The BVA's decision raises the question since when is a veteran's unverified statement sufficient to form the basis for a bizarre fraud prosecution, but not sufficient to establish service connection for a claim.

Doesn't this bureaucratic admission constitute a formal waiver of proof that relieves the VA from having to prove the admitted fact and bars the VA from disputing it.

A decision by the Court of Appeals for the Seventh Circuit recognizes the weakness of the government argument of the intent of Roberts to allegedly devise a scheme and defraud the VA.

"The record might also have supported a jury determination that Mr. Roberts sincerely believed that his statements were true and that he had no intention to defraud the Government," reads the opinion by Justice Kenneth Ripple. But Ripple notes of the guilty verdict, that, "It is beyond our authority to disturb such a finding on appeal."

The hurdle for an appellate court to overturn the judgement of a jury is high.

At the jury trial, Roberts was faced with knocking down the arguments and investigations of the United States Attorney's office and top VA officials who were determined to get Roberts, as veterans' advocates have said since the inception of the Roberts criminal proceedings.

"[T]he only reason Airman Roberts was ever prosecuted was because he was a ‘belligerent ass’ who kept insisting that he get paid back to discharge.

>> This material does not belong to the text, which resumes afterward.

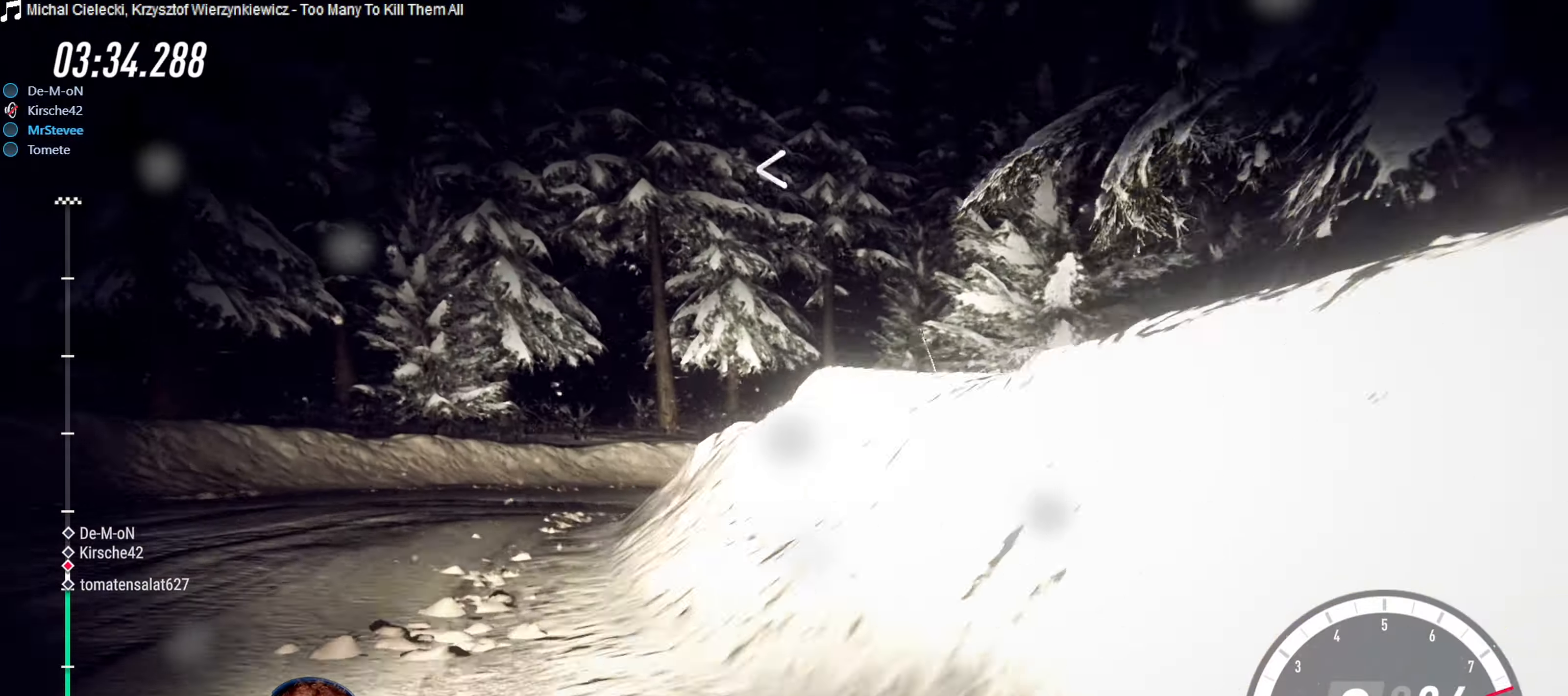
{"buttons": [], "left_stick": "right", "right_stick": "center", "events": [[16, "left_stick", "center"], [83, "L2", "down"], [100, "left_stick", "right"], [433, "L2", "up"]]}
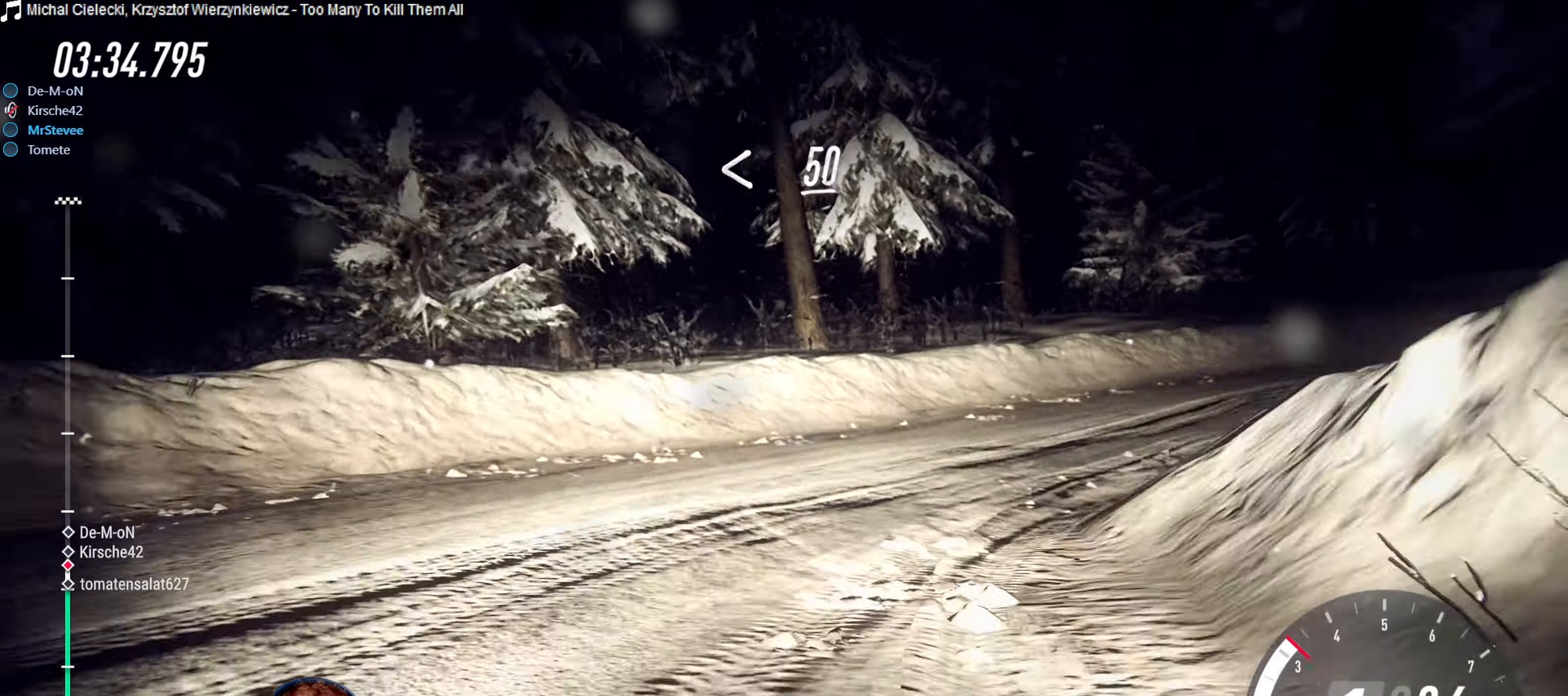
{"buttons": [], "left_stick": "right", "right_stick": "center", "events": []}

He was demanding an appeal in Washington," said a background source at the Clement J. Zablocki VA Medical Center in Milwaukee who e-mailed the Lee Rayburn radio show in Madison in early June 2007 about the Roberts affair, and asked to remain anonymous out of fear of losing his job. "I'd have to say that you guys are TOTALLY (uppercase in the original) right about Roberts' conviction being bullshit ... ."

Up to now, the Roberts affair reflects that a veteran can win on the merits (alleged criminal intent for pursuing a disability claim) but still lose on procedure. The U.S. government has two federal agencies and $1,000,000s at its disposal; a veteran's family in northern Wisconsin not so much, except his service to the country.